### DATA EXTRACT

* * * * *

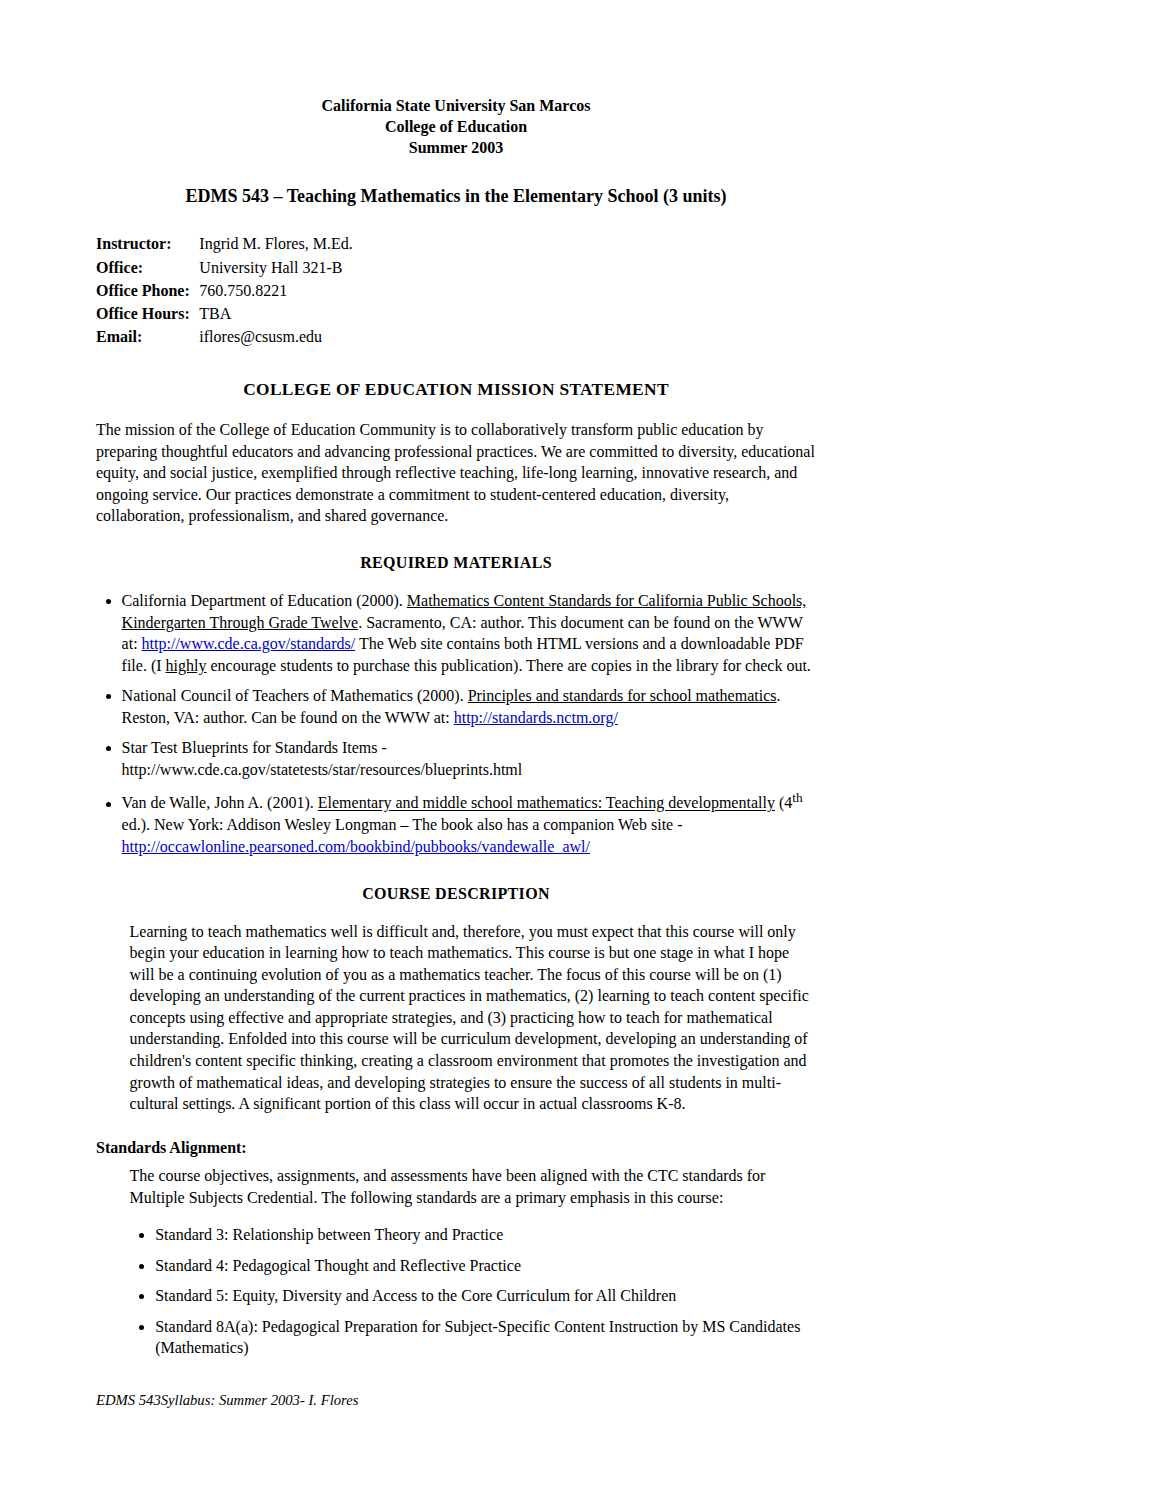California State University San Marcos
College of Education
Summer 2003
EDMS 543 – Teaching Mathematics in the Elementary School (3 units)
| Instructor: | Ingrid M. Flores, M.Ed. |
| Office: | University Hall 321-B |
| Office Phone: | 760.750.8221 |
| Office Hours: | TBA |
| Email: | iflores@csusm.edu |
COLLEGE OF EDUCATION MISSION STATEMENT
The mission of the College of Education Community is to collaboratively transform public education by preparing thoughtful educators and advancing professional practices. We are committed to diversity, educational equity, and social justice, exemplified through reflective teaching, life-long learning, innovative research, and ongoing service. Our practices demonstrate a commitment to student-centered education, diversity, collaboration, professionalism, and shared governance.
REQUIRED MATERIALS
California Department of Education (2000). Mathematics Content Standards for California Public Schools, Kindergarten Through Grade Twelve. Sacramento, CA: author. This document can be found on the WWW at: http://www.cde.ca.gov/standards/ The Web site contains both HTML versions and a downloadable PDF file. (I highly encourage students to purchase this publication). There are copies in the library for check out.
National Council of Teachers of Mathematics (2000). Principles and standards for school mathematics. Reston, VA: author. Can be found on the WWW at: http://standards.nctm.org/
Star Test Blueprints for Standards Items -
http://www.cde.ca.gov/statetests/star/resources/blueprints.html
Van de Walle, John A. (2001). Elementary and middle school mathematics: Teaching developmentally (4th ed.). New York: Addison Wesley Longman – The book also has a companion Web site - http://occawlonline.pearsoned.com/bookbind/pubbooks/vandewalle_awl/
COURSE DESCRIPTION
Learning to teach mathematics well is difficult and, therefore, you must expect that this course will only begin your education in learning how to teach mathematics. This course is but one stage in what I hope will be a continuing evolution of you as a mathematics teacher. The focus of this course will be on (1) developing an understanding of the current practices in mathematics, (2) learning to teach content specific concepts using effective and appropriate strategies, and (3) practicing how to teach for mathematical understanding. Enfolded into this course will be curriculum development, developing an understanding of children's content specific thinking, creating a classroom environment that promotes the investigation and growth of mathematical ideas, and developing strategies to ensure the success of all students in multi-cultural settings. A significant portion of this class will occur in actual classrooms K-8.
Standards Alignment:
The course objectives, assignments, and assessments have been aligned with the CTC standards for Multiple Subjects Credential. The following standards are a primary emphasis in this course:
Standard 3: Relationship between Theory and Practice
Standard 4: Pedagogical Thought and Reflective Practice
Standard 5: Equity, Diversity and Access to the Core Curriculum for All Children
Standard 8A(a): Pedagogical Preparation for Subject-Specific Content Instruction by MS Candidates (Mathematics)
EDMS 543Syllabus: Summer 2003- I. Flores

* * * * *

Write out every entry exactly. Pictures do not belong in the copy.

### EXERCISE RESPONSE
California State University San Marcos
College of Education
Summer 2003
EDMS 543 – Teaching Mathematics in the Elementary School (3 units)
| Instructor: | Ingrid M. Flores, M.Ed. |
| Office: | University Hall 321-B |
| Office Phone: | 760.750.8221 |
| Office Hours: | TBA |
| Email: | iflores@csusm.edu |
COLLEGE OF EDUCATION MISSION STATEMENT
The mission of the College of Education Community is to collaboratively transform public education by preparing thoughtful educators and advancing professional practices. We are committed to diversity, educational equity, and social justice, exemplified through reflective teaching, life-long learning, innovative research, and ongoing service. Our practices demonstrate a commitment to student-centered education, diversity, collaboration, professionalism, and shared governance.
REQUIRED MATERIALS
California Department of Education (2000). Mathematics Content Standards for California Public Schools, Kindergarten Through Grade Twelve. Sacramento, CA: author. This document can be found on the WWW at: http://www.cde.ca.gov/standards/ The Web site contains both HTML versions and a downloadable PDF file. (I highly encourage students to purchase this publication). There are copies in the library for check out.
National Council of Teachers of Mathematics (2000). Principles and standards for school mathematics. Reston, VA: author. Can be found on the WWW at: http://standards.nctm.org/
Star Test Blueprints for Standards Items -
http://www.cde.ca.gov/statetests/star/resources/blueprints.html
Van de Walle, John A. (2001). Elementary and middle school mathematics: Teaching developmentally (4th ed.). New York: Addison Wesley Longman – The book also has a companion Web site - http://occawlonline.pearsoned.com/bookbind/pubbooks/vandewalle_awl/
COURSE DESCRIPTION
Learning to teach mathematics well is difficult and, therefore, you must expect that this course will only begin your education in learning how to teach mathematics. This course is but one stage in what I hope will be a continuing evolution of you as a mathematics teacher. The focus of this course will be on (1) developing an understanding of the current practices in mathematics, (2) learning to teach content specific concepts using effective and appropriate strategies, and (3) practicing how to teach for mathematical understanding. Enfolded into this course will be curriculum development, developing an understanding of children's content specific thinking, creating a classroom environment that promotes the investigation and growth of mathematical ideas, and developing strategies to ensure the success of all students in multi-cultural settings. A significant portion of this class will occur in actual classrooms K-8.
Standards Alignment:
The course objectives, assignments, and assessments have been aligned with the CTC standards for Multiple Subjects Credential. The following standards are a primary emphasis in this course:
Standard 3: Relationship between Theory and Practice
Standard 4: Pedagogical Thought and Reflective Practice
Standard 5: Equity, Diversity and Access to the Core Curriculum for All Children
Standard 8A(a): Pedagogical Preparation for Subject-Specific Content Instruction by MS Candidates (Mathematics)
EDMS 543Syllabus: Summer 2003- I. Flores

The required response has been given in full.